IRC Limited, the iron mining unit of London-listed gold miner Petropavlovsk that is being spun off for a separate listing in Hong Kong, has failed to attract sufficient interest to go ahead with its original offering.
According to sources, the company has decided to reduce the size of the deal by taking out the secondary shares and cutting the offer price to HK$1.80 per share -- 18.2% below the bottom of the original offering range, which ran from HK$2.20 to HK$3.00. This will reduce the size of the initial public offering to a fixed amount of approximately HK$1.93 billion ($248 million), from an earlier target of $376 million to $512 million.
The new terms are expected to be approved by the Hong Kong stock exchange today or tomorrow after which the deal will be reopened to investors. Hong Kong retail investors will have three days to subscribe to the downsized offering, while the institutional book has already been largely reconfirmed, the sources say. The trading debut is expected to be rescheduled for next Tuesday (October 19).
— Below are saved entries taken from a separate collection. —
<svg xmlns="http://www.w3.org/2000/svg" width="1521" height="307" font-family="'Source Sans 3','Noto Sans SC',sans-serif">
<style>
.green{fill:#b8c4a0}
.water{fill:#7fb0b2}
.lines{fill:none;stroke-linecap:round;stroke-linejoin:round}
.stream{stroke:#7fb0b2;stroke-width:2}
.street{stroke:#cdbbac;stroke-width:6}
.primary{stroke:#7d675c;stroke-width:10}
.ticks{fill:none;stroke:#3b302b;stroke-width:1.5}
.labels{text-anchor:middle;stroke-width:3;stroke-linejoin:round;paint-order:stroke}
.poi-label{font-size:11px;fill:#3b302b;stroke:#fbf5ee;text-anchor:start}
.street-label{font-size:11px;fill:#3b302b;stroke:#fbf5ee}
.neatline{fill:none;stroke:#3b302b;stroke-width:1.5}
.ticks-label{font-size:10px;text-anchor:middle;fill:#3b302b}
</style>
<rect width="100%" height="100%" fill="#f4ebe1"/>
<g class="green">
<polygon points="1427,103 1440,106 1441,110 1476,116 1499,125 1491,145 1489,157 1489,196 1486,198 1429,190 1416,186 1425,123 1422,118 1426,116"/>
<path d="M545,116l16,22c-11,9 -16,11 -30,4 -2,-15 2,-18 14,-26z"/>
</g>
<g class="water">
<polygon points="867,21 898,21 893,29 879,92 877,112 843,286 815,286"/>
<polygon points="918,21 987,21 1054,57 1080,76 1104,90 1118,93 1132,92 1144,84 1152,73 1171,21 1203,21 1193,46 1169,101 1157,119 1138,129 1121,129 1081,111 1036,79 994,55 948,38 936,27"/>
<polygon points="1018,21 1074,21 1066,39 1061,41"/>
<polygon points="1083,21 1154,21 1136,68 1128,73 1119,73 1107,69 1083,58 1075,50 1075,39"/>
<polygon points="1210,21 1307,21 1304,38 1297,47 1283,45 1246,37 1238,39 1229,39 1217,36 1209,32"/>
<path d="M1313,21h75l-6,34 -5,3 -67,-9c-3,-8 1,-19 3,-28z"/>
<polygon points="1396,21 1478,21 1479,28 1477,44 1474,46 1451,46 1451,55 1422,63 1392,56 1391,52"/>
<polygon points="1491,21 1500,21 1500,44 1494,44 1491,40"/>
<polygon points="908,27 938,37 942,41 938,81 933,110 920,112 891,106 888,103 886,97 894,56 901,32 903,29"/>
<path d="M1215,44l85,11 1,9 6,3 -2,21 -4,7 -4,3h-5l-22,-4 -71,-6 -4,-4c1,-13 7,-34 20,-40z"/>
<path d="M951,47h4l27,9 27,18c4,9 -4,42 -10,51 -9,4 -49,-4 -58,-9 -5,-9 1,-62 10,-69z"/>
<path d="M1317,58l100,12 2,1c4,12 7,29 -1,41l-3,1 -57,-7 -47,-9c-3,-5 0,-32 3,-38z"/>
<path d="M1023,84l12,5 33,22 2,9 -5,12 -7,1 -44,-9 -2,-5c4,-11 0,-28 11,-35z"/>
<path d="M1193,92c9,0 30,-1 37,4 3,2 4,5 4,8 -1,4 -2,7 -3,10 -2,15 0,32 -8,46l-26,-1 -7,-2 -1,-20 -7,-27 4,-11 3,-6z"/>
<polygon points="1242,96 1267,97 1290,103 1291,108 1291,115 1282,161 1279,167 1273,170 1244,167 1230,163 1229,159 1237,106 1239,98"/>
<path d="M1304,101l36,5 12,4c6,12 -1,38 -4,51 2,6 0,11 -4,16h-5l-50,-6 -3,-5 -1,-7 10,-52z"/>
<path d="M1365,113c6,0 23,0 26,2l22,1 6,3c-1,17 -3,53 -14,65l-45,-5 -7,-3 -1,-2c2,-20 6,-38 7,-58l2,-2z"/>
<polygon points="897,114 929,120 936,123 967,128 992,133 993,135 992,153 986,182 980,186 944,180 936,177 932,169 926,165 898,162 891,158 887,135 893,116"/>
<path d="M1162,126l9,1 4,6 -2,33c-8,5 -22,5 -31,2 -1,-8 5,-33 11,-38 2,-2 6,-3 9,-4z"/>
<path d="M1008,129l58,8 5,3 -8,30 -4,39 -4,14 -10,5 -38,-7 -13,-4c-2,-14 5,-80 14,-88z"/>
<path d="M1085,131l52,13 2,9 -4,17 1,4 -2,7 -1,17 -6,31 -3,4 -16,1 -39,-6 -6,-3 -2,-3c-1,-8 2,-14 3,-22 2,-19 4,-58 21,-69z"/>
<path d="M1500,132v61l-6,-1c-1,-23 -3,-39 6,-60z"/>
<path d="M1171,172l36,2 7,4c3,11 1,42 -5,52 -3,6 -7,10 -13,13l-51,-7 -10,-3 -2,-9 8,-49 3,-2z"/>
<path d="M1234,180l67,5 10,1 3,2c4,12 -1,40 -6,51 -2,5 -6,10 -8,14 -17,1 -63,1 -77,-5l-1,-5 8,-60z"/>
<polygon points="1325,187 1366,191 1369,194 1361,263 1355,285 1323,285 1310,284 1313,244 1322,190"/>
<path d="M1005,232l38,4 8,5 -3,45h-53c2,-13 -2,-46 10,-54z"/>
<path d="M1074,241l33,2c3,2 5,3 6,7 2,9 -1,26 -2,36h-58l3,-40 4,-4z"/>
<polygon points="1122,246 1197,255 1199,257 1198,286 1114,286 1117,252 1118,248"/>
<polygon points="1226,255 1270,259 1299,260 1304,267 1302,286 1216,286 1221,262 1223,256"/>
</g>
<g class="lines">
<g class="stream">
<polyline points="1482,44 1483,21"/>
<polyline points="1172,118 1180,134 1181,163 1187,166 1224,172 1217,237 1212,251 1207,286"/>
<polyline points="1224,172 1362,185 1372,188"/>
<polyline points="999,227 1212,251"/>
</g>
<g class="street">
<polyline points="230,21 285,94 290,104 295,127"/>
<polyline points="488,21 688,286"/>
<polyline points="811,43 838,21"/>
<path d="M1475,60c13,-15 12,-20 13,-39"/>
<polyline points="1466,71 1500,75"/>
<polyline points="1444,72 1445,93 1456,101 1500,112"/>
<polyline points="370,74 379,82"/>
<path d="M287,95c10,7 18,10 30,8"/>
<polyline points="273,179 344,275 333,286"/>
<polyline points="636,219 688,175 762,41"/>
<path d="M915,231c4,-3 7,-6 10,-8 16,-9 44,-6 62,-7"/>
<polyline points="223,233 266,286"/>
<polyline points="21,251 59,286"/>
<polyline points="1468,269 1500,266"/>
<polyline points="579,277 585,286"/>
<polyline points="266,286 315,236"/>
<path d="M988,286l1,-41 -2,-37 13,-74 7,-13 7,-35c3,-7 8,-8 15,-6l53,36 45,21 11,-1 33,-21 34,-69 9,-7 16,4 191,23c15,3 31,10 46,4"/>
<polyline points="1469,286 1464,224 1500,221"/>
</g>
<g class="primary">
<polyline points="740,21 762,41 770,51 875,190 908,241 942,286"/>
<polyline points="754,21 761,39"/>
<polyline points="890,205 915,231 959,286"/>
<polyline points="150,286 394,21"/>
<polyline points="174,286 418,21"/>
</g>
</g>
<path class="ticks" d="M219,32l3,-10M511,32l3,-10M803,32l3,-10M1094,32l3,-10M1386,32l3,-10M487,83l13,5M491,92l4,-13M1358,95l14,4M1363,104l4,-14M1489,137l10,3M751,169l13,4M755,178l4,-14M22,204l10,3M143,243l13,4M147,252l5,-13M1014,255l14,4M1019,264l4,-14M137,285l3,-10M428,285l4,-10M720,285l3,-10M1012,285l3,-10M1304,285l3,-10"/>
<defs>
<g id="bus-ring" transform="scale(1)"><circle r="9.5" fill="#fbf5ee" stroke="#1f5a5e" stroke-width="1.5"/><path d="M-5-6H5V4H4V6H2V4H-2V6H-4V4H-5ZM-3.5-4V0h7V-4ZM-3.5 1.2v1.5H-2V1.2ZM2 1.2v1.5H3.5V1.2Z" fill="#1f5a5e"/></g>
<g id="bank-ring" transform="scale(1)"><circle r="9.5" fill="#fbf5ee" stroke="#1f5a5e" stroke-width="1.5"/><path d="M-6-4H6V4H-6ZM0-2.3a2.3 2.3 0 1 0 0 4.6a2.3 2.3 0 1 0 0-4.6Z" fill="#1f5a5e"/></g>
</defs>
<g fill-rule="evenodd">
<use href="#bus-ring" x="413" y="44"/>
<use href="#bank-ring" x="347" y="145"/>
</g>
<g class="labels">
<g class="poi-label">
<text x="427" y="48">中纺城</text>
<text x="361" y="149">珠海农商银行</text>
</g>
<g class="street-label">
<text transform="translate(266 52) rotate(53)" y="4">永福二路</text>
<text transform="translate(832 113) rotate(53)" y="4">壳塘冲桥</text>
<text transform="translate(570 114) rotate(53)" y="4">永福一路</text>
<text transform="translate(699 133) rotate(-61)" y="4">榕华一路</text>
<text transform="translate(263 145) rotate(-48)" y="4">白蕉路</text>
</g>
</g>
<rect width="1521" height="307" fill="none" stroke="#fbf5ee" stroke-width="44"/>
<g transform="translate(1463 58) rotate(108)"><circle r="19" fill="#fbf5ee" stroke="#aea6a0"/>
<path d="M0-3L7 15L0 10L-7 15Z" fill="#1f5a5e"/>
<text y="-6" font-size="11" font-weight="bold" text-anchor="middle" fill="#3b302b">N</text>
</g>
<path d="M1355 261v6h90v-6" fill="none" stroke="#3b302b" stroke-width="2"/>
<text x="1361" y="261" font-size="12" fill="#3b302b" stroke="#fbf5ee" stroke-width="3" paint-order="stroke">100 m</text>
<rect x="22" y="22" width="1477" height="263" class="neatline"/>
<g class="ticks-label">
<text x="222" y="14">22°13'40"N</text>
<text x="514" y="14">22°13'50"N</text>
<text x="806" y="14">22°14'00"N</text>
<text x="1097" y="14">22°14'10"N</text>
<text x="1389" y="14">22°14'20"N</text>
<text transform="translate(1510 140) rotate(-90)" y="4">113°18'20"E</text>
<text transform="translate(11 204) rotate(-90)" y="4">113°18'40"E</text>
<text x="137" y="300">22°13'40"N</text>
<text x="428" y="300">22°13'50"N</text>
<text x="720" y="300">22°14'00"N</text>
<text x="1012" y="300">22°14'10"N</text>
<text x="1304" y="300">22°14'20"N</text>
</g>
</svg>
Various sources stressed that the deal was fully covered, including a subscription ratio of 1.2 times for the 10% retail offering, although the type of investors that had signed up to buy shares and the sentiment among investors in general was such that it was expected that the share price would likely fall once the stock started trading. As the company is keen for its shares to trade well and clearly wants to avoid a repeat of the share price collapse that Russian aluminium producer United Company Rusal saw immediately after its Hong Kong listing in January, it decided to adjust the terms and the deal structure to achieve a better outcome.
The comparison with Rusal is a natural one to draw as IRC’s mining assets are in Russia, although the company is not Russian. It also has a highly regarded and experienced international management team and its UK parent company has been delivering sizeable returns to investors ever since it became a listed company.
However, this clearly wasn’t enough. Sources say the sheer number of IPOs for investors to choose from at the moment may have made them reluctant to dig their teeth into an iron ore mining company that is still in the early stages of development. True, the company isn’t a greenfield operation. Its first mine has been in operation since earlier this year and it has already secured most of the funding for the first phase of its second mine, but compared with a Chinese consumer retail-focused company, it is significantly more complex to value and it is also unlikely to soar 40% to 50% on its first day, as did children’s clothing designer Boshiwa in its trading debut a couple of weeks ago. Consequently, many investors chose to focus their resources on other deals.
In addition, there was talk in the market that, even at the bottom end, the price range didn’t offer a large enough discount to compensate for the perceived risks.
And since the company only really needed about $240 million to cover its immediate capital needs, it decided to reduce the offering price to make it more attractive. By removing the secondary portion of the offering, it will also be able to place the shares with a core group of investors who have done the work and understand the company and the growth potential, noted one source.
And since the company only really needed about $240 million to cover its immediate capital needs, it decided to reduce the offering price to make it more attractive. By removing the secondary portion of the offering, it will also be able to place the shares with a core group of investors who have done the work and understand the company and the growth potential, noted one source.
At the revised terms the institutional tranche is said to be well oversubscribed, which means investors won’t be allocated in full. This should be positive for the aftermarket trading. The investors that have reconfirmed that they will buy at the reduced price include the two cornerstone investors -- private equity fund General Enterprise Management Services (International), or Gems, which is run by Hong Kong-based businessman Simon Murray; and CEF, which is a 50-50 joint venture between Cheung Kong (Holdings), the property developer and holding company controlled by Hong Kong tycoon Li Ka-shing, and the Canadian Imperial Bank of Commerce.
These two parties initially made a combined pre-IPO investment of $60 million into the company. However, in response to a Hong Kong stock exchange dislike for pre-IPO investments that take place at a discounted price very close to the listing date, IRC will buy back those shares and the pair will come in as cornerstone investors in the IPO instead. Their combined investment will be the same $60 million as before, although they will now invest at the same price as everyone else. Based on the revised IPO price, they will hold a combined 9.8% stake in the company at the time of listing.
In a brief statement published on the London Stock Exchange website on Friday, a day after the deal was scheduled to price, IRC said that the Hong Kong retail offer was oversubscribed and that “the total demand from investors exceeded IRC's minimum requirements for the shares to be issued by it, but did not meet the company's highest expectations.” Hence it will alter the terms and publish a supplemental prospectus, which will result in a “short delay” in the timetable.
Under the revised terms the company will sell approximately 1.07 billion new shares, which is the same number of new shares that it was always intending to sell. The earlier offering totaled 1.325 billion shares, of which 255 million, or 19.2%, were secondary. The new deal size will account for 31.5% of the enlarged share capital and Petropavlovsk will hold 65% post the IPO.
Bank of America Merrill Lynch is the sole global coordinator and sponsor of the IPO and also a joint bookrunner together with BOC International and UBS. UK-based financial services company Liberum Capital and Russian investment bank Troika are acting as joint lead managers.